Thursday, October 16, 2008

Elastic Grid on EC2

Recently I had a talk with Jerome Bernard from Elastic Grid and was really impressed by their product.

It was about deploying, scaling in and out any application by adding new instances to the same EC2 node or new one. I remembered time spent on writing own scripts to control applications state on EC2 - A kind of nightmare. Of course EC2 guys give you some ways to start new EC2 nodes, install images but they are not very convenient IMHO.

Elastic Grid provides simple UI to control any kind of application and see number of instances, their current state, react on application or even EC2 instance failure. This is very intuitive thing what I like ;) But the most interesting is that they have policy-like files to automate the process. Wow! You don't even need to glance at your application. Just define the scaling behaviour for the overload and underload time.

Jerome presented this product at JavaZone 08 this year in Oslo and here is a link to his presentation. But believe me, the real life example that he showed was much more impressive to me.

Elastic Grid slides

Monday, October 13, 2008

Hey what's up with Linux?

Recently I found myself in troubles with Fedora Core 9. I'm actually a Linux guy and can solve some minor issues by myself. Or may be more complicated ones ;)

So I started the day as usually with music in my head (I makes my day) and decided to copy some stuff to the player via USB. After I unmounted it and turned on I found all files corrupted. WTF I thought - it makes me starting my laptop again!! And I pressed power button...

In a few seconds I was confused with GDM that did not start well. Looked like it was re-spawned again and again and all I saw was a blanking cursor. Shoot. Something was definitely wrong with my box.

I remembered everything I did, all packages I installed and ... removed them ... but I did not help.

After an hour or so I came to strange conclusion - I just had no space on "/" (root). I understand why all files on my music player were cut off. I understand GDM manager that cannot occupy some free space to show the menu. What I don't understand is why FC did not tell me that there is no free space. Neither in logs nor as an error/warning message on the screen.

I think Fedora Core 9 is much less reliable then previous versions. I'm not looking forward for the new version anymore.

Saturday, October 11, 2008

GridGain and GigaSpaces. Process data in time.

Today I'd like to talk about GigaSpaces and GridGain mostly in a context of job scheduling with some key concepts of both products.

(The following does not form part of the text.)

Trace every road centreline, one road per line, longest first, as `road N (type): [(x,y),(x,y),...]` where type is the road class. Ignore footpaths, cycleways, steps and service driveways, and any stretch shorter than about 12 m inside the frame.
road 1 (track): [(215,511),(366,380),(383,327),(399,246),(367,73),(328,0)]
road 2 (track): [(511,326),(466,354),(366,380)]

We all know that sometimes it's very critical to execute particular job at certain time. Say you have database available from 2pm to 5pm and all tasks/jobs that have certain type need to be executed within given time range. This feature is quite essential for the monsters like Globus but what about this niche taken by GridGain/Hadoop/GigaSpaces/JPPF?

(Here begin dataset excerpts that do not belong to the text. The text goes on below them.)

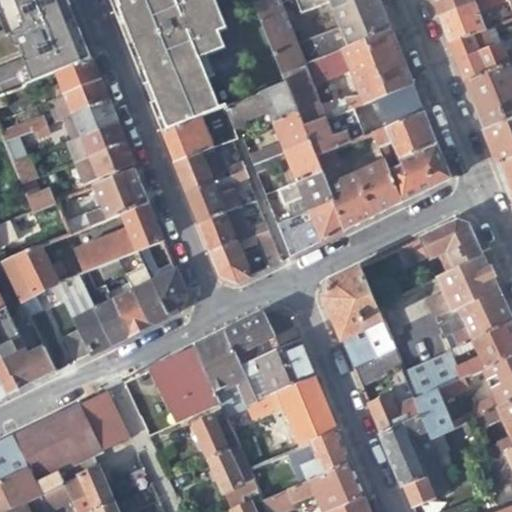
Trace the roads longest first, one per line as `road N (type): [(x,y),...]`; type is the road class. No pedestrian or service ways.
road 1 (residential): [(85,0),(211,319)]
road 2 (residential): [(389,511),(292,280)]
road 3 (residential): [(211,319),(0,422)]
road 4 (residential): [(476,191),(400,0)]
road 5 (residential): [(476,191),(292,280)]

Lets shed some light starting with GigaSpaces.

GigaSpaces computational grid (to my personal understanding) is a consequence of having data grid. In GigaSpaces you declare so called processing units (PU). Basically it's a kind of bean that picks up some data from the GigaSpaces distributed cache, processes them and puts results back into the cache. Master node then picks up the results. One should deploy PUs on certain nodes in the Grid.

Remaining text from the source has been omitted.